Cette version du Trouvère est selon moi l'une des plus indiscutables gravures du second fleuron de la "trilogie populaire" (ou "romantique") de Giuseppe Verdi, œuvre située entre Rigoletto et Traviata.
Œuvre de feu, de flamme et de cendre.
Pas seulement à cause du bûcher sur lequel ont péri la mère d'Azucena et son propre enfant alors qu'elle croyait y jeter celui du bourreau de sa mère, ô funeste méprise...
Oui... on a assez glosé sur les défauts du livret où l'invraisemblable le dispute à l'inintelligible, mais la musique de Verdi est tellement belle, envoûtante, exaltante, elle allie avec un tel bonheur la vigueur de l'inspiration et le raffinement de l'écriture que l'on passe outre.
La fabuleuse richesse mélodique et rythmique du Trouvère, la fluidité et l'ardeur qui en font une œuvre universellement irrésistible n'en font pas pour autant une œuvre facile pour les chanteurs ni pour le chef, nombre de versions à fuir en sont la preuve.
Cette version s'inscrit dans une... "trilogie" d'excellence.
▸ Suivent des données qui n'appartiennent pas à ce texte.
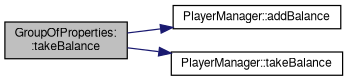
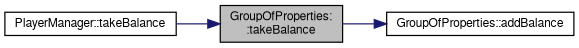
  digraph {
    rankdir=LR
    node [color=black fillcolor=white fontname=FreeSans fontsize=10 shape=record style=filled]
    edge [color=midnightblue fontname=FreeSans fontsize=10 labelfontname=FreeSans labelfontsize=10 style=solid]
    n1 [fillcolor=grey75 fontcolor=black height=0.2 label="GroupOfProperties:\l:takeBalance" width=0.4]
-   n2 [height=0.2 label="PlayerManager::addBalance" width=0.4]
+   n2 [height=0.2 label="GroupOfProperties::addBalance" width=0.4]
    n3 [height=0.2 label="PlayerManager::takeBalance" width=0.4]
    n1 -> n2
-   n1 -> n3
+   n3 -> n1
  }
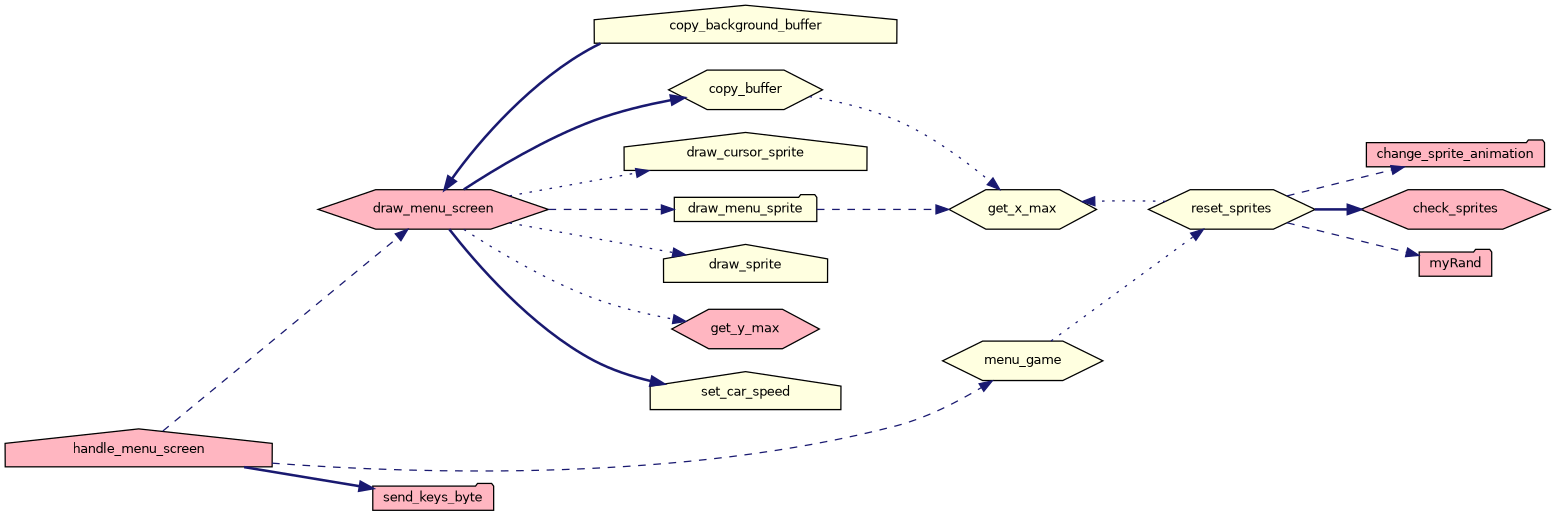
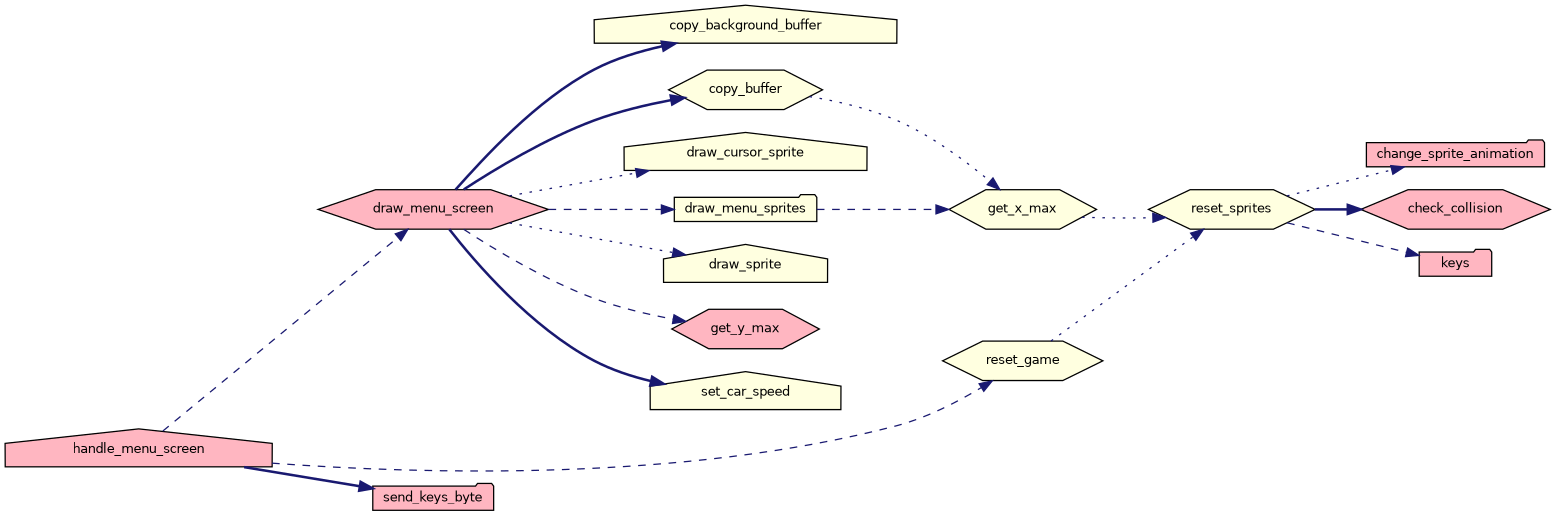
  digraph {
    rankdir=LR
    node [color=black fillcolor=lightyellow fontname=Helvetica fontsize=10 shape=hexagon style=filled]
    edge [color=midnightblue fontname=Helvetica fontsize=10 labelfontname=Helvetica labelfontsize=10 style=dashed]
    n1 [fillcolor=lightpink fontcolor=black height=0.2 label=handle_menu_screen shape=house width=0.4]
    n2 [fillcolor=lightpink height=0.2 label=draw_menu_screen width=0.4]
-   n3 [height=0.2 label=menu_game width=0.4]
+   n3 [height=0.2 label=reset_game width=0.4]
    n4 [fillcolor=lightpink height=0.2 label=send_keys_byte shape=folder width=0.4]
    n5 [height=0.2 label=copy_background_buffer shape=house width=0.4]
    n6 [height=0.2 label=copy_buffer width=0.4]
    n7 [height=0.2 label=draw_cursor_sprite shape=house width=0.4]
-   n8 [height=0.2 label=draw_menu_sprite shape=folder width=0.4]
+   n8 [height=0.2 label=draw_menu_sprites shape=folder width=0.4]
    n9 [height=0.2 label=draw_sprite shape=house width=0.4]
    n10 [fillcolor=lightpink height=0.2 label=get_y_max width=0.4]
    n11 [height=0.2 label=set_car_speed shape=house width=0.4]
    n12 [height=0.2 label=reset_sprites width=0.4]
    n13 [height=0.2 label=get_x_max width=0.4]
    n14 [fillcolor=lightpink height=0.2 label=change_sprite_animation shape=folder width=0.4]
-   n15 [fillcolor=lightpink height=0.2 label=check_sprites width=0.4]
-   n16 [fillcolor=lightpink height=0.2 label=myRand shape=folder width=0.4]
+   n15 [fillcolor=lightpink height=0.2 label=check_collision width=0.4]
+   n16 [fillcolor=lightpink height=0.2 label=keys shape=folder width=0.4]
    n1 -> n2
    n1 -> n3
    n1 -> n4 [style=bold]
-   n5 -> n2 [style=bold]
+   n2 -> n5 [style=bold]
    n2 -> n6 [style=bold]
    n2 -> n7 [style=dotted]
    n2 -> n8
    n2 -> n9 [style=dotted]
-   n2 -> n10 [style=dotted]
+   n2 -> n10
    n2 -> n11 [style=bold]
    n3 -> n12 [style=dotted]
    n6 -> n13 [style=dotted]
    n8 -> n13
-   n12 -> n13 [style=dotted]
-   n12 -> n14
+   n13 -> n12 [style=dotted]
+   n12 -> n14 [style=dotted]
    n12 -> n15 [style=bold]
    n12 -> n16
  }
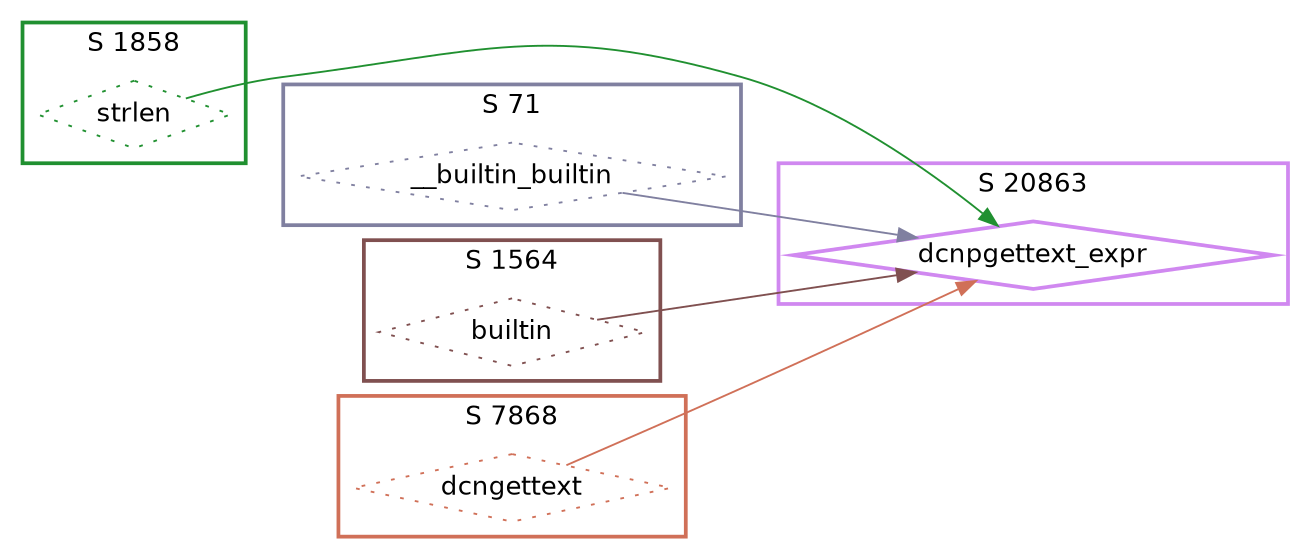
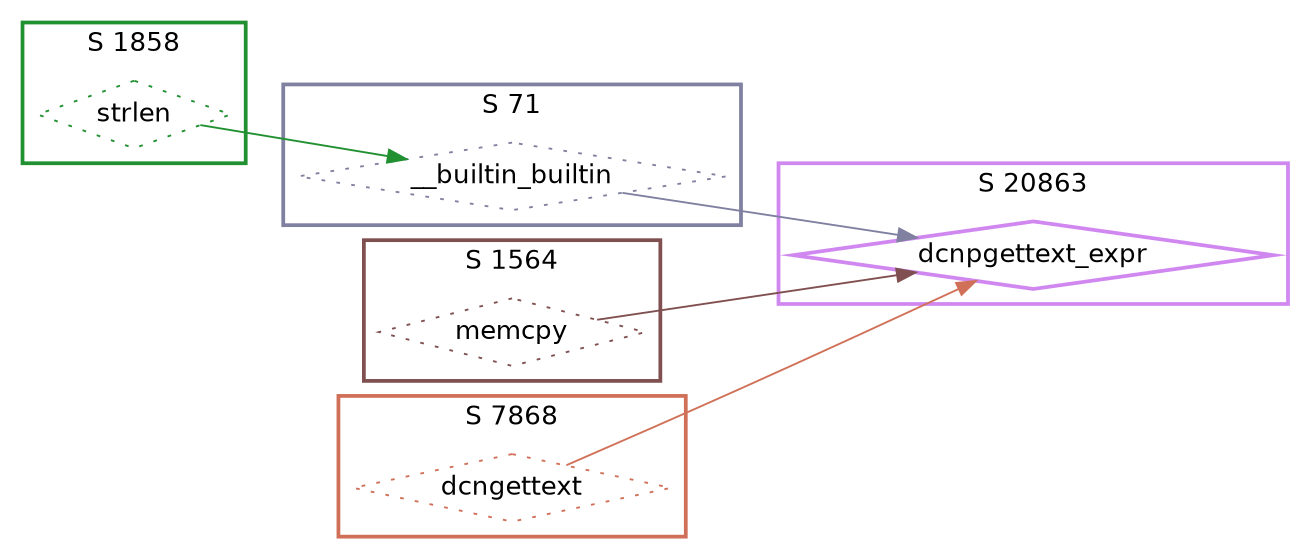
  digraph {
    fontname="DejaVu Sans"
    rankdir=LR
    node [fontname="DejaVu Sans" shape=diamond style=dotted]
    edge [fontname="DejaVu Sans"]
    n1 [color="#D088F0" label=dcnpgettext_expr style=bold]
    n2 [color="#8080A0" label=__builtin_builtin]
-   n3 [color="#805050" label=builtin]
+   n3 [color="#805050" label=memcpy]
    n4 [color="#D07058" label=dcngettext]
    n5 [color="#209030" label=strlen]
    subgraph cluster_1 {
      color="#D088F0"
      label="S 20863"
      style=bold
      n1
    }
    subgraph cluster_2 {
      color="#8080A0"
      label="S 71"
      style=bold
      n2
    }
    subgraph cluster_3 {
      color="#805050"
      label="S 1564"
      style=bold
      n3
    }
    subgraph cluster_4 {
      color="#D07058"
      label="S 7868"
      style=bold
      n4
    }
    subgraph cluster_5 {
      color="#209030"
      label="S 1858"
      style=bold
      n5
    }
    n2 -> n1 [color="#8080A0"]
    n3 -> n1 [color="#805050"]
    n4 -> n1 [color="#D07058"]
-   n5 -> n1 [color="#209030"]
+   n5 -> n2 [color="#209030"]
  }
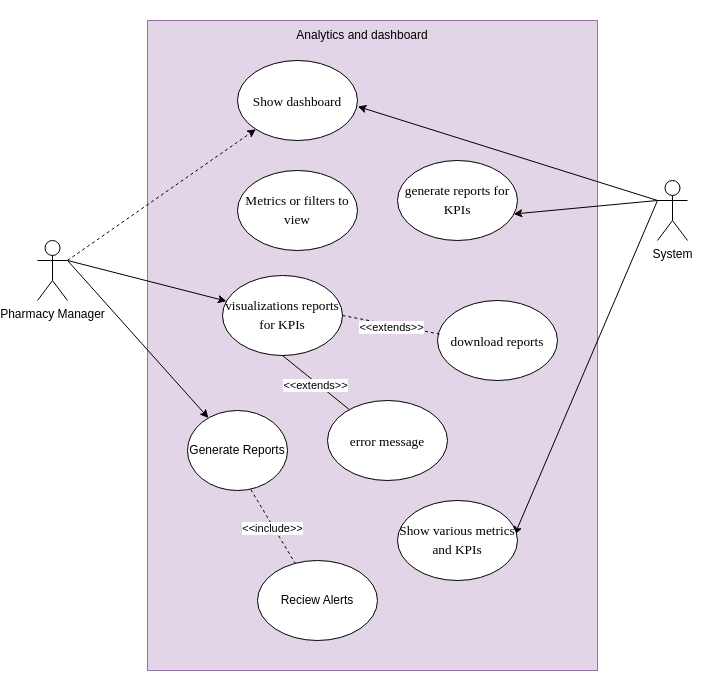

Avant elle, il y a l'enregistrement public historique du 31 juillet 1962 à Salzbourg, direction fantastique de Herbert Von Karajan et orchestre de Vienne éblouissant qui accompagnent Ettore Bastianini, Leontyne Price, Franco Corelli, Giuletta Simionato.
Et, de la même époque, il y a l'enregistrement en studio indispensable pour la direction de Tullio Serafin, chef lyrique italien moins fiévreux que son homologue allemand - étrange paradoxe -, mais d'une rectitude irréprochable, où l'on retrouve Ettore Bastianini et Fiorenza Cossotto, où Antonietta Stella ne subjugue pas autant que Leontyne Price mais où Carlo Bergonzi incarne un Manrico impérissable.
Et il y a cette version.
Zubin Mehta restitue à la perfection les ruptures de rythme et de tempo qui caractérisent l'œuvre et lui donnent son enivrante mobilité.
Ici, la musique est lente, dansante, syncopée, sinueuse.
Là, la musique est galvanisée par un élan effréné, impétueux, nerveux.
Zubin Mehta ne se trompe jamais entre "ici" et "là".
La Leonora de Leontyne Price est tout bonnement somptueuse ; plus encore que son "Tacea la notte placida" - une merveille -, c'est son "D'amor sull'ali rosee" que je mentionnerai comme exemple de beauté vocale absolue.
Le Manrico de Placido Domingo ne s'élève certes pas à la hauteur du glorieux Carlo Bergonzi, non, il n'a pas sa classe, il n'a pas son style, il n'a pas son élégance, mais il est beau en voix et grand en intelligence du rôle.
L'Azucena de Fiorenza Cossotto, zingara coulée dans un bronze incandescent, est splendide, il suffit d'écouter son récit halluciné apprenant à Manrico qu'il n'est pas son fils, "Stride la vampa", pour comprendre qu'elle fut l'une des plus grandes titulaires de ce rôle très cher au compositeur.
Quant au "Miserere", cette pièce en trois dimensions, savante et limpide, l'une des constructions les plus géniales de Verdi, il est ici admirable, c'est le plus beau de la discographie citée.
Pour qui aime cette œuvre fascinante, pour qui ne l'aime pas encore faute de l'avoir découverte, il faut connaître ce coffret qui contient le feu, la flamme et la cendre du Trouvère.